Nothing needs be done to the markup in these cases.
Complicated Chinese stuff
Sometimes we find
corr used together with gaiji. Painful!
<span class="corr" title="[劫>却]"><span class="gaiji">却<!--gaiji,卻,1[去*ㄗ],2却,3--></span></span>
Here they can be treated as normal, just inserting an arrow and leaving the gaiji code as is. Note that such cases often span more than one line for some reason. Probably HTML Tidy or something decided to put the gaiji tag on its own line at some point, but this is a mistake.
<span class="corr" title="[劫→却]"><span class="gaiji">却<!--gaiji,卻,1[去*ㄗ],2却,3--></span></span>
Cases: About 5
In Uv and san-lo-bu-pm we find
choice used with
rdg rather than
<span class="choice"><span class="lem">hastanirdhūnakaṃ</span><span class="rdg">Variant: hastanirdhūtakaṃ</span></span>
We can convert these to the normal
<span class="var" title="hastanirdhūtakaṃ">hastanirdhūnakaṃ</span>
A Little Odd, But Okay
In T 10 we find:
<span class="corr" title="[悉>] cf.【麗】"></span>
The intent of this is clear enough. It is indicating that the reading 悉 has been removed as a superfluous term, citing the 麗 edition as authority.
Here the  serve to define the actual term, distinguishing it from the discussion about the term. This should probably be adopted as a universal notation in such cases. Thus the actual text is [in the brackets] while what outside the brackets is comments or notes, etc. The brackets can be removed if desired for display purposes, but they do provide a handy way to structure the metadata.

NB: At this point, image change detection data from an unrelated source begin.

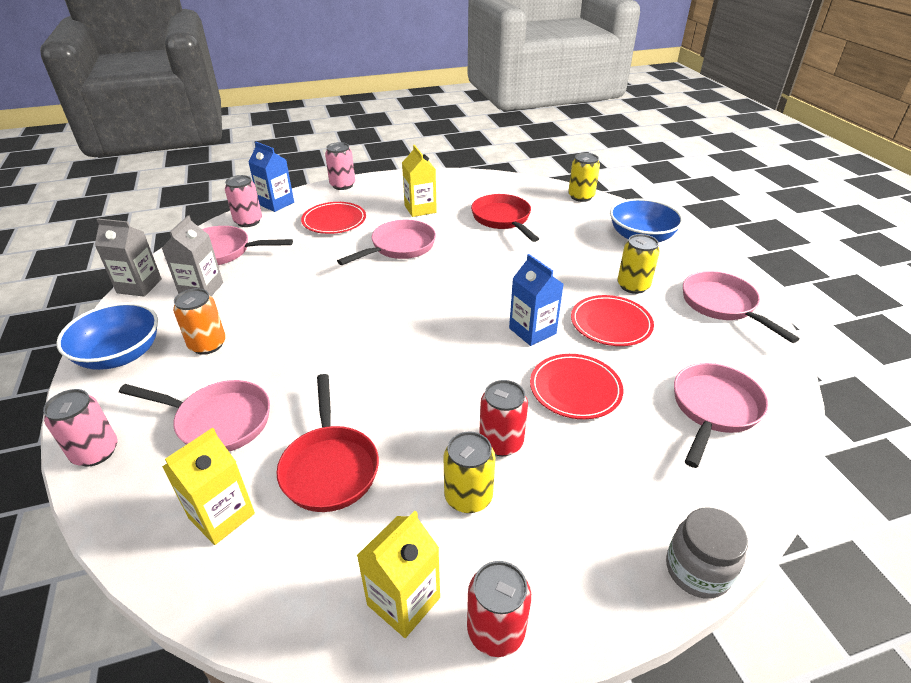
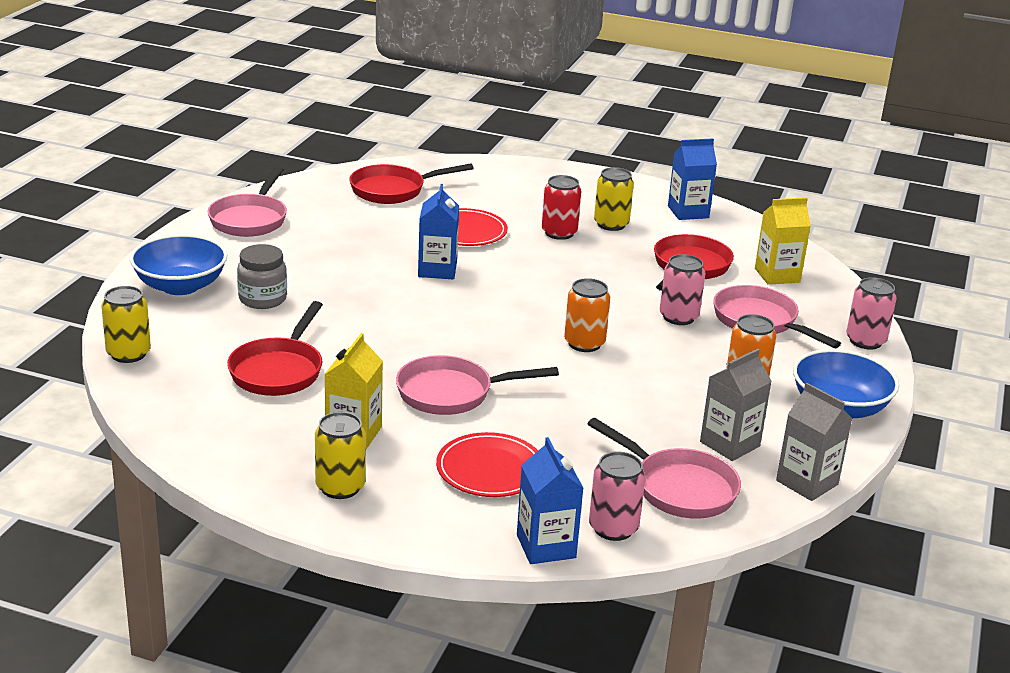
camera: 145 degrees left, 10 degrees down
pink can [325,142,355,190] -> pink can moved to [660,254,705,325]
yellow carton [357,511,440,638] -> blue carton [668,138,717,220]
red can [467,561,531,657] -> none
red plate [571,295,654,346] -> none
yellow can [617,234,660,294] -> yellow can moved to [315,412,366,499]
grey jar [666,507,748,599] -> grey jar moved to [237,244,287,309]
pink pan [674,363,768,468] -> red pan [350,163,474,204]
none -> orange can [564,278,610,352]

Since the span is empty, there is no way of seeing this entity in the text. I propose that in such cases we leave the span empty, and insert asterisk * when Textual Information is activated.
Otherwise, this remains the same, except we use arrow as before:
<span class="corr" title="[悉→] cf.【麗】"></span>
We also find the edition cited when there is a term to be inserted, as eg.:
<span class="corr" title="[是此>此是] cf.【麗】">此是</span>
Which means: “The apparently incorrect reading found in some sources 是此 has been corrected by the editor to 此是 based on the authority of the 麗 edition.”
Once again this can remain as is, except for the arrow:
<span class="corr" title="[是此→此是] cf.【麗】">此是</span>
In a few cases it seems I wrote the description of
sic in by hand, these should be replaced:
<span class="choice"><span class="sic">搏</span><span class="corr">Sic!
Correct to: 摶</span></span>
Note that such cases span two lines for some reason, but this may not be consistent.
<span class="corr" title="[搏→ 摶]">摶</span>
In a few cases we find
corr used without
<span class="sic">Avidyāpratyayāḥ saṃskārāḥ katame</span><span class="corr">Saṃskārāḥ katame</span>
<span class="corr" title="[Avidyāpratyayāḥ saṃskārāḥ katame→Saṃskārāḥ katame]">Saṃskārāḥ katame</span>
Bad and Wrong Things
<span class="corr" title="[剌>刺</span>
Yikes! Correct to:
<span class="corr" title="[剌→刺]">刺</span>
<span class="corr" title="[十>千] cf.【麗】">【麗】</span>
Here the edition has mistakenly made it into the text. Oops!
<span class="corr" title="[十→千] cf.【麗】">千</span>
Sometimes we get more complex cases of the form:
<span class="corr" title="[娑>裟]">異] cf.［麗】">［麗】</span>
Notice a couple of errors that seem to have messed up the regex, eg. not proper bracket matching. Now, in this case 娑 and 裟 are obviously similar and easily confused. The glyph 異 means “different”, and i guess it is saying that the “different reading is in the 麗 edition”. I think we can simplify this and at the same time correct the brackets:
<span class="corr" title="[娑→裟]" cf.【麗】">裟</span>
In a few cases ‘single quotes’ have been used for
title='single quote thing', which messes up regex matching and should be standardized.
Also , in addition to the cases noted above, there are a few instances where line breaks cause issues. I always prefer to have line breaks on block level elements only for this reason. I would suggest doing this with HTML tidy to all texts before starting work!
My additions and the resurgence of the sic
In a few cases I have noted apparent mistakes in the text, these apply to what appear to be numbering errors in the Vinaya rules.
<span class="choice"><span class="sic"><span class="rule-number">五十</span></span><span class="corr latin">So CBETA.</span></span>
<span class="sic" title="So CBETA."><span class="rule-number">五十</span></span>
Since the uncorrected version remains, in this case use of a
sic class is required. So it seems we cannot get rid of this totally. There are a small number of other cases where apparent mistakes are marked like this:
<span class="sic">Matsumura: om.</span>
These should not need the Textual Infomration to be activated, but should always be colored and have
title="Apparent error in text" if there is no title defined.
I suggest using red for the